■ REQUIRED ACTION: Give back the entire listing that follows, exactly.

■ DATASET RECORDS:
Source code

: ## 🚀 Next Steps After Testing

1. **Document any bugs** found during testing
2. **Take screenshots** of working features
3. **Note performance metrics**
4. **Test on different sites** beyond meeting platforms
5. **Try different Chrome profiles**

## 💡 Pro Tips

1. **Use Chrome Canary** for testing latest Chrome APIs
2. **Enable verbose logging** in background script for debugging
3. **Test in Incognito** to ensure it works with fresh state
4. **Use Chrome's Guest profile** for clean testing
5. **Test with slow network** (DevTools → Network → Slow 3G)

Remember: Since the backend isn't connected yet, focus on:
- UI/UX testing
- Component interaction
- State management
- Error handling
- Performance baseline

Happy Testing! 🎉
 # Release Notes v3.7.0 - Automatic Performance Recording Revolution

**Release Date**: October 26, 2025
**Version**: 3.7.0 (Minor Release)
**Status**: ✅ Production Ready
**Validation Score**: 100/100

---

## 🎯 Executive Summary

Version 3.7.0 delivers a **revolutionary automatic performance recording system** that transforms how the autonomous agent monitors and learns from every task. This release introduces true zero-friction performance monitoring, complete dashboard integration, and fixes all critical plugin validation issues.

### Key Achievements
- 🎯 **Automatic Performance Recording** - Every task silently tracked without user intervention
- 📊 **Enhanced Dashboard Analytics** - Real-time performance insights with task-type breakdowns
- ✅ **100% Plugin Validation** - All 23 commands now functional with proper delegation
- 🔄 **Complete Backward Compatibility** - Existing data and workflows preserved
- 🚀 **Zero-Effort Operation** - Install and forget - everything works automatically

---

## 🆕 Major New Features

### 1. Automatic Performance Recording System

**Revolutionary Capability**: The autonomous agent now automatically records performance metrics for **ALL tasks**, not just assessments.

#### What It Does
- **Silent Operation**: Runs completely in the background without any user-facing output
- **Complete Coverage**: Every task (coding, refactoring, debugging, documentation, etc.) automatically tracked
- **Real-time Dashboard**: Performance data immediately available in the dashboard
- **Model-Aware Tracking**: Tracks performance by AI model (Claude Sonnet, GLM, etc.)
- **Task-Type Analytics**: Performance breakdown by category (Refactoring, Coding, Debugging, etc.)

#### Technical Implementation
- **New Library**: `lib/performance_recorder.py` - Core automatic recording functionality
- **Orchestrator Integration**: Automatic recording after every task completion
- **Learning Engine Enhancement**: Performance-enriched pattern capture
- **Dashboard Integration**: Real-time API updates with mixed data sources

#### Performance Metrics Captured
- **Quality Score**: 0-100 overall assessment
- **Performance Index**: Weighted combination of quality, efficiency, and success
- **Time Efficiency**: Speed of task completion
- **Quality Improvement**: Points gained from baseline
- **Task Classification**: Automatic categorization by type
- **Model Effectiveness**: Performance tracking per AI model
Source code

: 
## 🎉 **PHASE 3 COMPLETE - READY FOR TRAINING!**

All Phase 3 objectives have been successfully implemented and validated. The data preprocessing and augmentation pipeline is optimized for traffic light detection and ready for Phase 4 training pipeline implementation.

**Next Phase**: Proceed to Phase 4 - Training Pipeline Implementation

■ RESPONSE BELOW:
Source code

: ## 🚀 Next Steps After Testing

1. **Document any bugs** found during testing
2. **Take screenshots** of working features
3. **Note performance metrics**
4. **Test on different sites** beyond meeting platforms
5. **Try different Chrome profiles**

## 💡 Pro Tips

1. **Use Chrome Canary** for testing latest Chrome APIs
2. **Enable verbose logging** in background script for debugging
3. **Test in Incognito** to ensure it works with fresh state
4. **Use Chrome's Guest profile** for clean testing
5. **Test with slow network** (DevTools → Network → Slow 3G)

Remember: Since the backend isn't connected yet, focus on:
- UI/UX testing
- Component interaction
- State management
- Error handling
- Performance baseline

Happy Testing! 🎉
 # Release Notes v3.7.0 - Automatic Performance Recording Revolution

**Release Date**: October 26, 2025
**Version**: 3.7.0 (Minor Release)
**Status**: ✅ Production Ready
**Validation Score**: 100/100

---

## 🎯 Executive Summary

Version 3.7.0 delivers a **revolutionary automatic performance recording system** that transforms how the autonomous agent monitors and learns from every task. This release introduces true zero-friction performance monitoring, complete dashboard integration, and fixes all critical plugin validation issues.

### Key Achievements
- 🎯 **Automatic Performance Recording** - Every task silently tracked without user intervention
- 📊 **Enhanced Dashboard Analytics** - Real-time performance insights with task-type breakdowns
- ✅ **100% Plugin Validation** - All 23 commands now functional with proper delegation
- 🔄 **Complete Backward Compatibility** - Existing data and workflows preserved
- 🚀 **Zero-Effort Operation** - Install and forget - everything works automatically

---

## 🆕 Major New Features

### 1. Automatic Performance Recording System

**Revolutionary Capability**: The autonomous agent now automatically records performance metrics for **ALL tasks**, not just assessments.

#### What It Does
- **Silent Operation**: Runs completely in the background without any user-facing output
- **Complete Coverage**: Every task (coding, refactoring, debugging, documentation, etc.) automatically tracked
- **Real-time Dashboard**: Performance data immediately available in the dashboard
- **Model-Aware Tracking**: Tracks performance by AI model (Claude Sonnet, GLM, etc.)
- **Task-Type Analytics**: Performance breakdown by category (Refactoring, Coding, Debugging, etc.)

#### Technical Implementation
- **New Library**: `lib/performance_recorder.py` - Core automatic recording functionality
- **Orchestrator Integration**: Automatic recording after every task completion
- **Learning Engine Enhancement**: Performance-enriched pattern capture
- **Dashboard Integration**: Real-time API updates with mixed data sources

#### Performance Metrics Captured
- **Quality Score**: 0-100 overall assessment
- **Performance Index**: Weighted combination of quality, efficiency, and success
- **Time Efficiency**: Speed of task completion
- **Quality Improvement**: Points gained from baseline
- **Task Classification**: Automatic categorization by type
- **Model Effectiveness**: Performance tracking per AI model
Source code

: 
## 🎉 **PHASE 3 COMPLETE - READY FOR TRAINING!**

All Phase 3 objectives have been successfully implemented and validated. The data preprocessing and augmentation pipeline is optimized for traffic light detection and ready for Phase 4 training pipeline implementation.

**Next Phase**: Proceed to Phase 4 - Training Pipeline Implementation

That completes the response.